PROVIDED DATA:
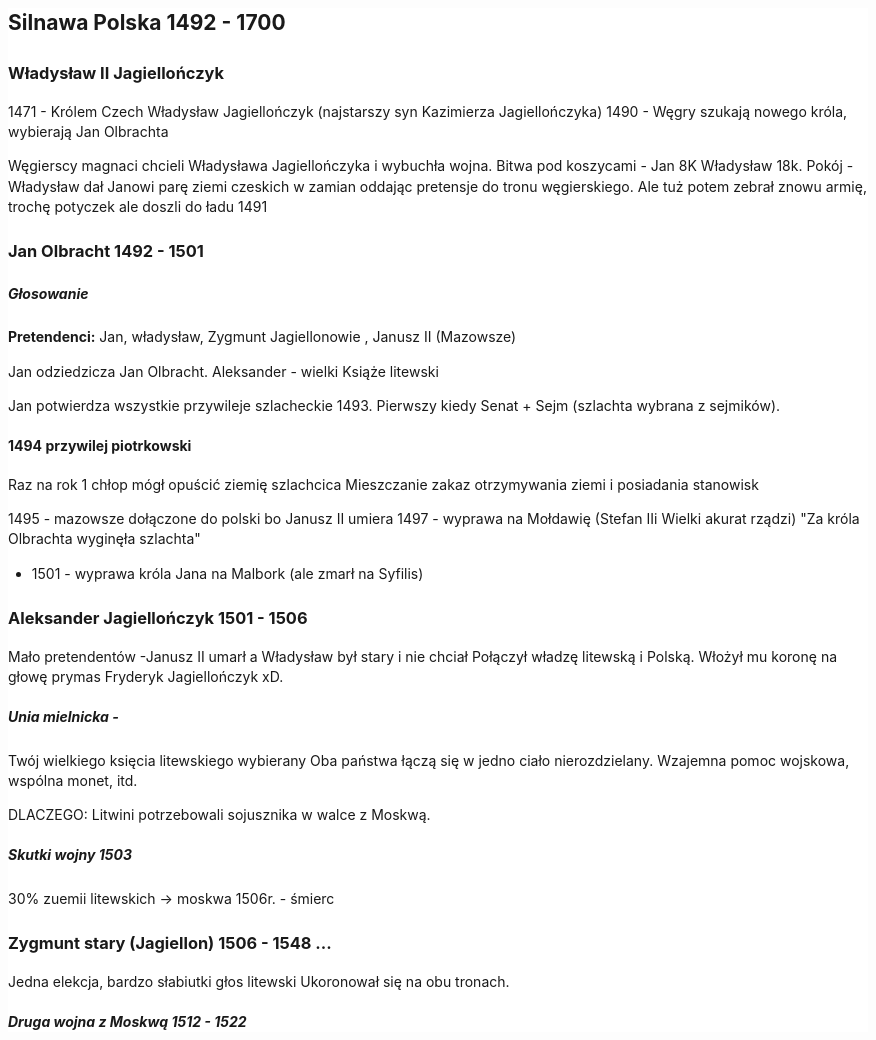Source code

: ## Silnawa Polska 1492 - 1700

### Władysław II Jagiellończyk
1471 - Królem Czech Władysław Jagiellończyk (najstarszy syn Kazimierza Jagiellończyka)
1490 - Węgry szukają nowego króla, wybierają Jan Olbrachta

Węgierscy magnaci chcieli Władysława Jagiellończyka i wybuchła wojna.
Bitwa pod koszycami - Jan 8K Władysław 18k.
Pokój - Władysław dał Janowi parę ziemi czeskich w zamian oddając pretensje do tronu węgierskiego. Ale tuż potem zebrał znowu armię, trochę potyczek ale doszli do ładu 1491

### Jan Olbracht 1492 - 1501
##### Głosowanie
**Pretendenci:**
Jan, władysław, Zygmunt Jagiellonowie , Janusz II (Mazowsze)

Jan odziedzicza Jan Olbracht.
Aleksander - wielki Książe litewski

Jan potwierdza wszystkie przywileje szlacheckie 1493. Pierwszy kiedy Senat + Sejm (szlachta wybrana z sejmików).

#### 1494 przywilej piotrkowski
Raz na rok 1 chłop mógł opuścić ziemię szlachcica
Mieszczanie zakaz otrzymywania ziemi i posiadania stanowisk

1495 - mazowsze dołączone do polski bo Janusz II umiera
1497 - wyprawa na Mołdawię (Stefan IIi Wielki akurat rządzi)
"Za króla Olbrachta wyginęła szlachta"

- 1501 - wyprawa króla Jana na Malbork (ale zmarł na Syfilis) 

### Aleksander Jagiellończyk 1501 - 1506
Mało pretendentów -Janusz II umarł a Władysław był stary i nie chciał
Połączył władzę litewską i Polską. Włożył mu koronę na głowę  prymas Fryderyk Jagiellończyk xD.

##### Unia mielnicka - 
Twój wielkiego księcia litewskiego wybierany
Oba państwa łączą się w jedno ciało nierozdzielany.
Wzajemna pomoc wojskowa, wspólna monet, itd. 

DLACZEGO: Litwini potrzebowali sojusznika w walce z Moskwą.

##### Skutki wojny 1503
30% zuemii litewskich -> moskwa
1506r. - śmierc

### Zygmunt stary  (Jagiellon) 1506 - 1548 ...
Jedna elekcja, bardzo słabiutki głos litewski
Ukoronował się na obu tronach.

##### Druga wojna z Moskwą 1512 - 1522
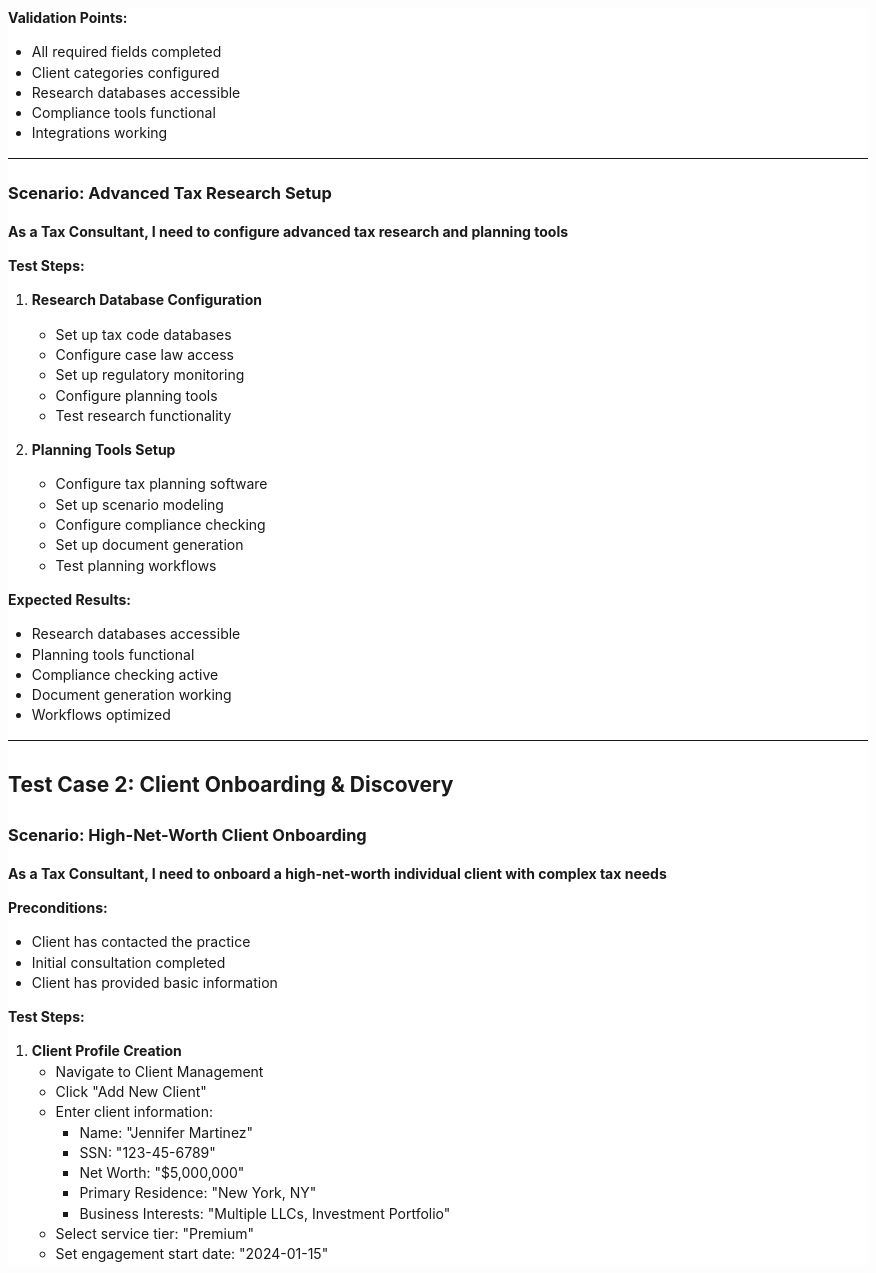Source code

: **Validation Points:**
- All required fields completed
- Client categories configured
- Research databases accessible
- Compliance tools functional
- Integrations working

---

### Scenario: Advanced Tax Research Setup
**As a Tax Consultant, I need to configure advanced tax research and planning tools**

**Test Steps:**
1. **Research Database Configuration**
   - Set up tax code databases
   - Configure case law access
   - Set up regulatory monitoring
   - Configure planning tools
   - Test research functionality

2. **Planning Tools Setup**
   - Configure tax planning software
   - Set up scenario modeling
   - Configure compliance checking
   - Set up document generation
   - Test planning workflows

**Expected Results:**
- Research databases accessible
- Planning tools functional
- Compliance checking active
- Document generation working
- Workflows optimized

---

## Test Case 2: Client Onboarding & Discovery

### Scenario: High-Net-Worth Client Onboarding
**As a Tax Consultant, I need to onboard a high-net-worth individual client with complex tax needs**

**Preconditions:**
- Client has contacted the practice
- Initial consultation completed
- Client has provided basic information

**Test Steps:**
1. **Client Profile Creation**
   - Navigate to Client Management
   - Click "Add New Client"
   - Enter client information:
     - Name: "Jennifer Martinez"
     - SSN: "123-45-6789"
     - Net Worth: "$5,000,000"
     - Primary Residence: "New York, NY"
     - Business Interests: "Multiple LLCs, Investment Portfolio"
   - Select service tier: "Premium"
   - Set engagement start date: "2024-01-15"
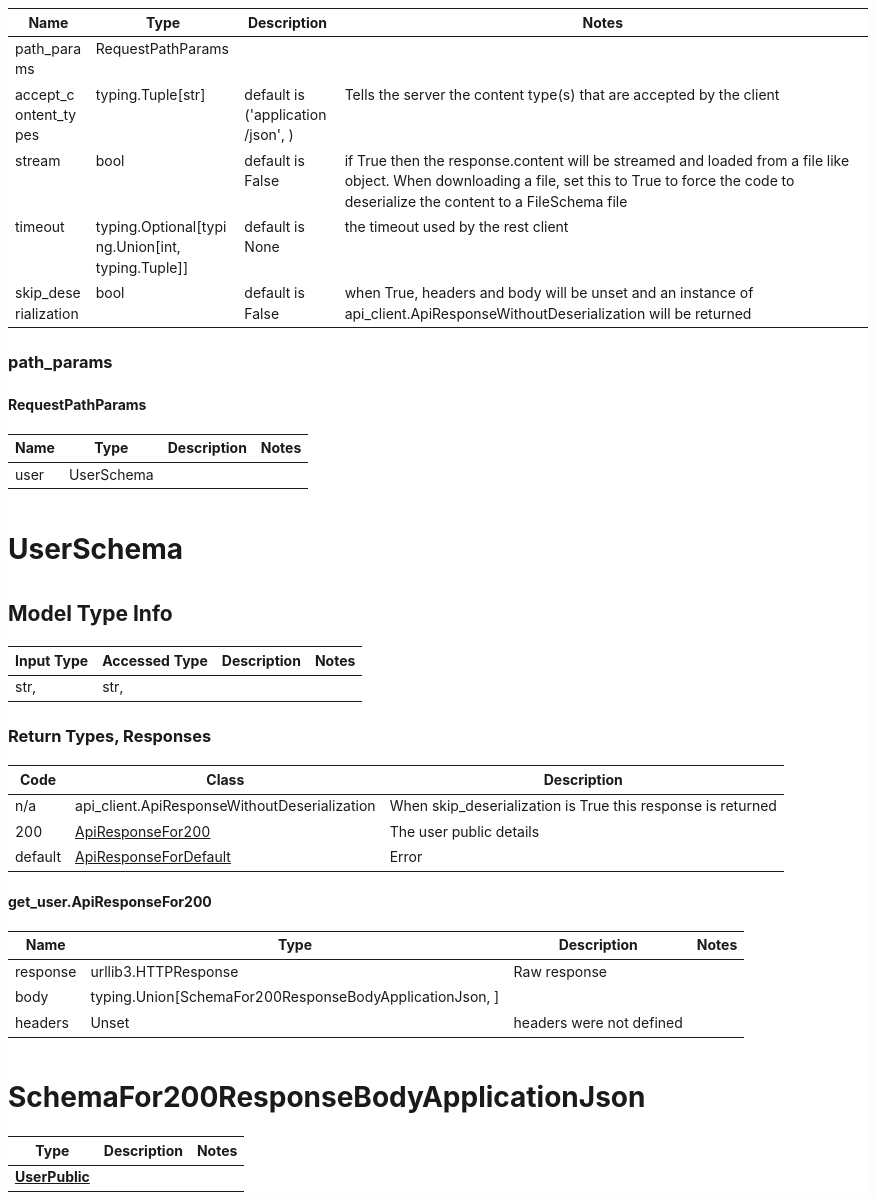 Name | Type | Description  | Notes
------------- | ------------- | ------------- | -------------
path_params | RequestPathParams | |
accept_content_types | typing.Tuple[str] | default is ('application/json', ) | Tells the server the content type(s) that are accepted by the client
stream | bool | default is False | if True then the response.content will be streamed and loaded from a file like object. When downloading a file, set this to True to force the code to deserialize the content to a FileSchema file
timeout | typing.Optional[typing.Union[int, typing.Tuple]] | default is None | the timeout used by the rest client
skip_deserialization | bool | default is False | when True, headers and body will be unset and an instance of api_client.ApiResponseWithoutDeserialization will be returned

### path_params
#### RequestPathParams

Name | Type | Description  | Notes
------------- | ------------- | ------------- | -------------
user | UserSchema | | 

# UserSchema

## Model Type Info
Input Type | Accessed Type | Description | Notes
------------ | ------------- | ------------- | -------------
str,  | str,  |  | 

### Return Types, Responses

Code | Class | Description
------------- | ------------- | -------------
n/a | api_client.ApiResponseWithoutDeserialization | When skip_deserialization is True this response is returned
200 | [ApiResponseFor200](#get_user.ApiResponseFor200) | The user public details
default | [ApiResponseForDefault](#get_user.ApiResponseForDefault) | Error

#### get_user.ApiResponseFor200
Name | Type | Description  | Notes
------------- | ------------- | ------------- | -------------
response | urllib3.HTTPResponse | Raw response |
body | typing.Union[SchemaFor200ResponseBodyApplicationJson, ] |  |
headers | Unset | headers were not defined |

# SchemaFor200ResponseBodyApplicationJson
Type | Description  | Notes
------------- | ------------- | -------------
[**UserPublic**](../../models/UserPublic.md) |  | 

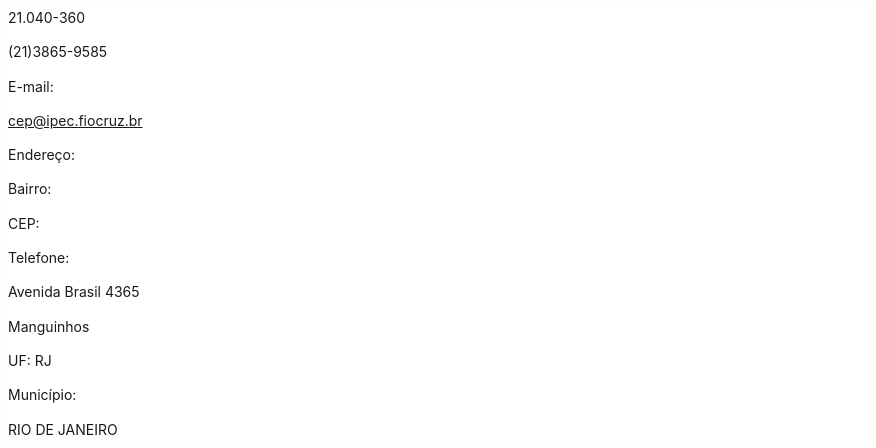 21.040-360

(21)3865-9585

E-mail:

cep@ipec.fiocruz.br

Endereço:

Bairro:

CEP:

Telefone:

Avenida Brasil 4365

Manguinhos

UF: RJ

Município:

RIO DE JANEIRO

GOAL OF THE EXERCISE: Please list each line in the listing above that contains the string "Tuple". Case counts.

ANSWER:
accept_content_types | typing.Tuple[str] | default is ('application/json', ) | Tells the server the content type(s) that are accepted by the client
timeout | typing.Optional[typing.Union[int, typing.Tuple]] | default is None | the timeout used by the rest client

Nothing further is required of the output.